_Text_
Individual Project 02
Machine Learning with Advanced Python
Infotech College of Business & IT
A robust Spam Email Classification System that leverages Natural Language Processing (NLP/ NLU) and Machine Learning techniques to distinguish spam from legitimate emails.
This project meticulously explores two data balancing strategies: Random Downsampling and SMOTE (Synthetic Minority Oversampling Technique), evaluating their impact on classification performance.
- 🔎 Exploratory Data Analysis (EDA): Clear visualization of spam vs. ham email distributions.
- 🧹 Data Preprocessing: Text cleaning and TF-IDF vectorization using
scikit-learn
. - ⚖️ Class Balancing Strategies:
- 📉 Random Downsampling
- Reducing Majority class samples to achieve balance.
- Matched with Minor class, 1368 per each.
- 🔬 SMOTE
- Generating synthetic Minority class samples for balance.
- Synthetically geberated and matched with Major class 4360 per each
- 📉 Random Downsampling
- 🤖 Machine Learning Model: Logistic Regression trained on TF-IDF features.
- 📊 Evaluation Metrics: Accuracy, Precision, Recall, F1-score, and Confusion Matrix visualizations.

_Task brief_
Could you rewrite the stretch of the spam classification project text from "Individual Project 02" through "to achieve balance.", putting "Random Undersampling" in place of "Random Downsampling"?

_Dataset_
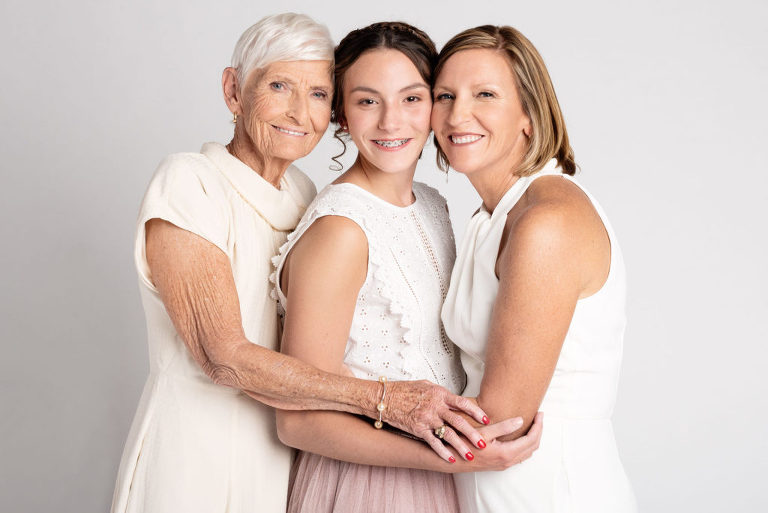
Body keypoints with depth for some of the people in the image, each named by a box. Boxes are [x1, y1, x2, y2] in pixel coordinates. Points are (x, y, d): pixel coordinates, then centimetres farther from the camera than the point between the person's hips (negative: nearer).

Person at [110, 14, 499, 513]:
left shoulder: (302, 193, 5)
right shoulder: (188, 184, -15)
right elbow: (224, 356, -23)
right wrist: (383, 399, -28)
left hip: (281, 460, 6)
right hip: (195, 456, -6)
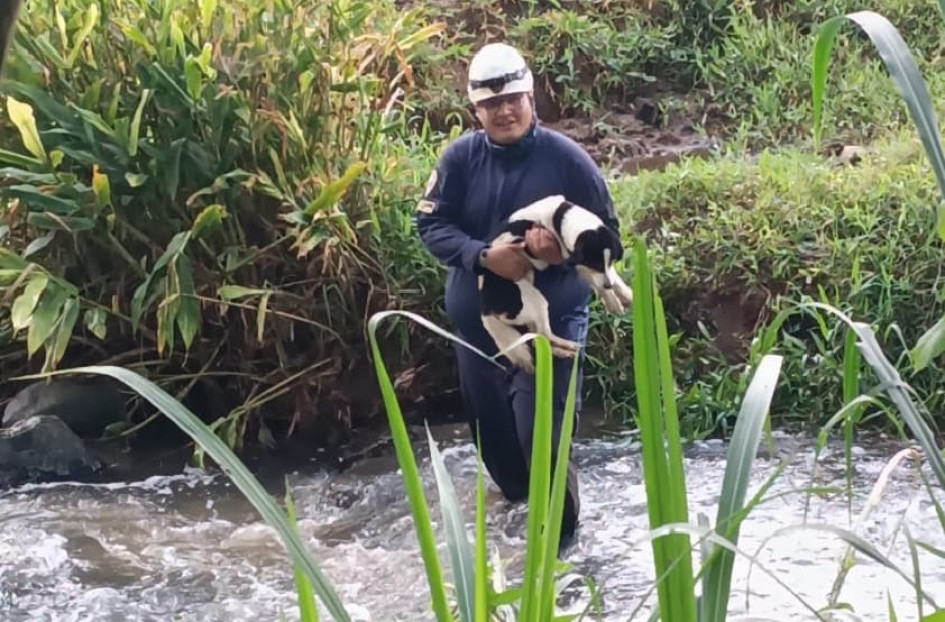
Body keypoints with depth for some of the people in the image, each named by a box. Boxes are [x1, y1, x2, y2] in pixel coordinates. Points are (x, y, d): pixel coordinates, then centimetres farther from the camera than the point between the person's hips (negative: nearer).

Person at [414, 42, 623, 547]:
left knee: (541, 433, -5)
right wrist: (483, 256, -23)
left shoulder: (566, 158, -11)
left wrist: (563, 249, -26)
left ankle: (559, 529, 19)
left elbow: (606, 232, -5)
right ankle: (517, 494, 48)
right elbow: (430, 225, -6)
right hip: (477, 319, 3)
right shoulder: (460, 157, -6)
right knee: (490, 425, 19)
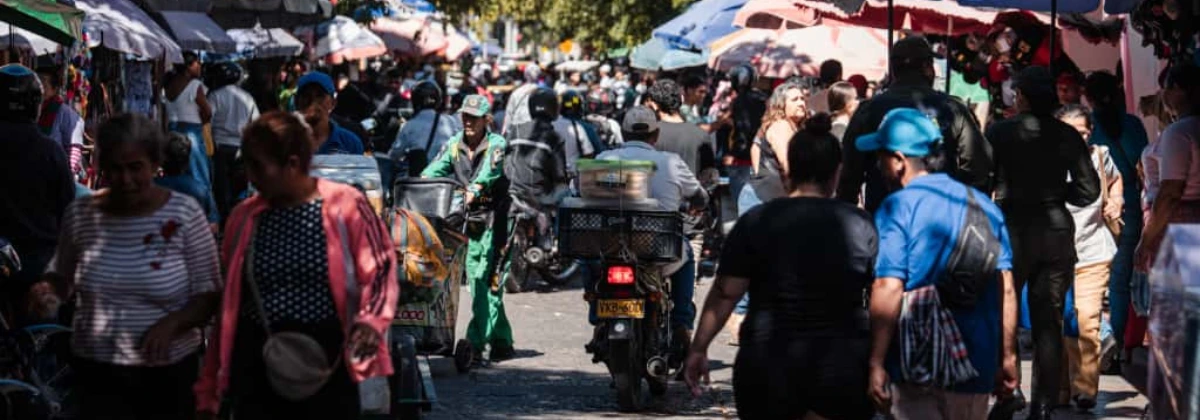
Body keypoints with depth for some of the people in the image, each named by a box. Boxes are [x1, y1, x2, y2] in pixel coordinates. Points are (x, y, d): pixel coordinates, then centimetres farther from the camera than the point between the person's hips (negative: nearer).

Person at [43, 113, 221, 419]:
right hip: (96, 371, 1)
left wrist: (172, 323, -23)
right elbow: (62, 277, 14)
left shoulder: (184, 214, -8)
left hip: (169, 373, -1)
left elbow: (209, 295, -5)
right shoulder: (80, 214, -2)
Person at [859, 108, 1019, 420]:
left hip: (917, 370, -5)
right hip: (978, 367, 5)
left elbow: (888, 291, -16)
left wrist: (876, 365, -13)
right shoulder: (984, 205, 9)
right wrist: (1008, 357, 14)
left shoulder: (897, 208, -8)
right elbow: (1006, 290, 8)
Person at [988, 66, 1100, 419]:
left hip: (1013, 228, -3)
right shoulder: (1068, 136, 2)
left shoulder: (1000, 132, -7)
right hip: (1057, 230, 3)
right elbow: (1089, 190, 0)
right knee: (1049, 324, 7)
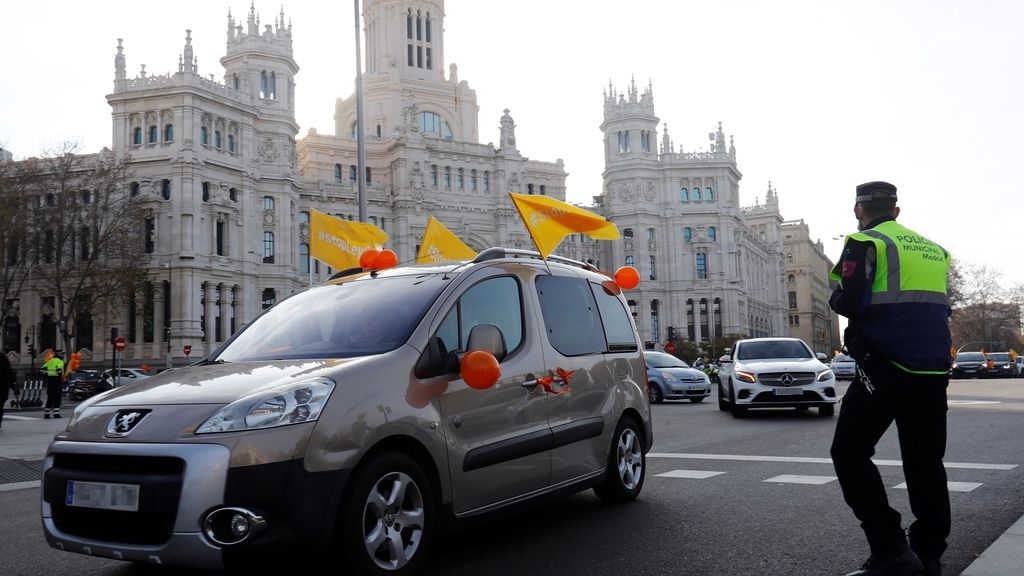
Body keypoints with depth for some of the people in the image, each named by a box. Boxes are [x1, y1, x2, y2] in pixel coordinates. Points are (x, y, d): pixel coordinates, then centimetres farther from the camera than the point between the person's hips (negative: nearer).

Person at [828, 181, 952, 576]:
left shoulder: (866, 243, -4)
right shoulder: (934, 250, 17)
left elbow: (846, 303, -12)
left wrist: (839, 294, 9)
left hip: (885, 365, -7)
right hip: (933, 369, 7)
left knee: (850, 453, 0)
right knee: (926, 463, 13)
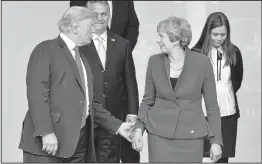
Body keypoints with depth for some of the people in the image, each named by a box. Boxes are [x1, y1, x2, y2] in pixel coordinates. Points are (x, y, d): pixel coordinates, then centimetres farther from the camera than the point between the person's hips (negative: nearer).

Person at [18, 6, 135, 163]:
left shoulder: (82, 59, 21)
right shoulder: (46, 50, -3)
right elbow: (37, 93, -13)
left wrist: (117, 126, 16)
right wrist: (46, 132, -21)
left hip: (80, 144, 7)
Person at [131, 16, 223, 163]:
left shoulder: (202, 62, -7)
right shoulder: (155, 62, 0)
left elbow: (212, 104, -1)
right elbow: (147, 100, 8)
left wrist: (216, 141, -2)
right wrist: (138, 128, -5)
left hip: (191, 136, -1)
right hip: (159, 135, 1)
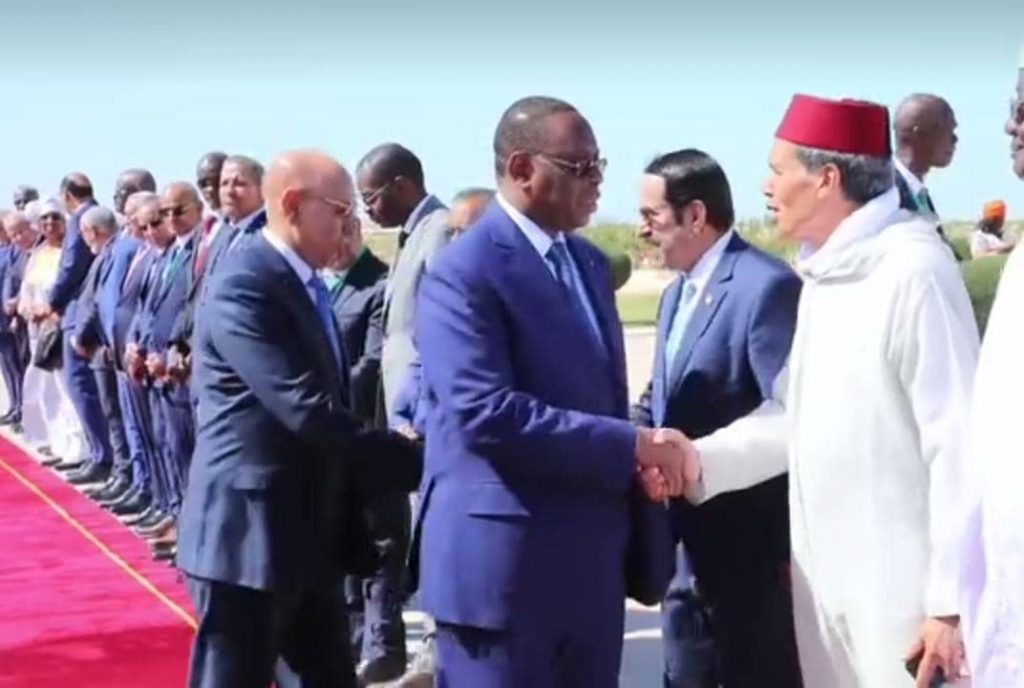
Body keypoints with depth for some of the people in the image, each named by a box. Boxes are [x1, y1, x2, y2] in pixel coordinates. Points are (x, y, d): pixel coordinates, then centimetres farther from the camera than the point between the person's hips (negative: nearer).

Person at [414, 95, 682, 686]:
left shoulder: (592, 263, 14)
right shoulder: (464, 273, -14)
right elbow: (484, 412, -24)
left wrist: (642, 457, -4)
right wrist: (631, 445, -22)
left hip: (592, 560, 8)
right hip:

_Result of the exercise_
Individual Project 02
Machine Learning with Advanced Python
Infotech College of Business & IT
A robust Spam Email Classification System that leverages Natural Language Processing (NLP/ NLU) and Machine Learning techniques to distinguish spam from legitimate emails.
This project meticulously explores two data balancing strategies: Random Undersampling and SMOTE (Synthetic Minority Oversampling Technique), evaluating their impact on classification performance.
- 🔎 Exploratory Data Analysis (EDA): Clear visualization of spam vs. ham email distributions.
- 🧹 Data Preprocessing: Text cleaning and TF-IDF vectorization using
scikit-learn
. - ⚖️ Class Balancing Strategies:
- 📉 Random Undersampling
- Reducing Majority class samples to achieve balance.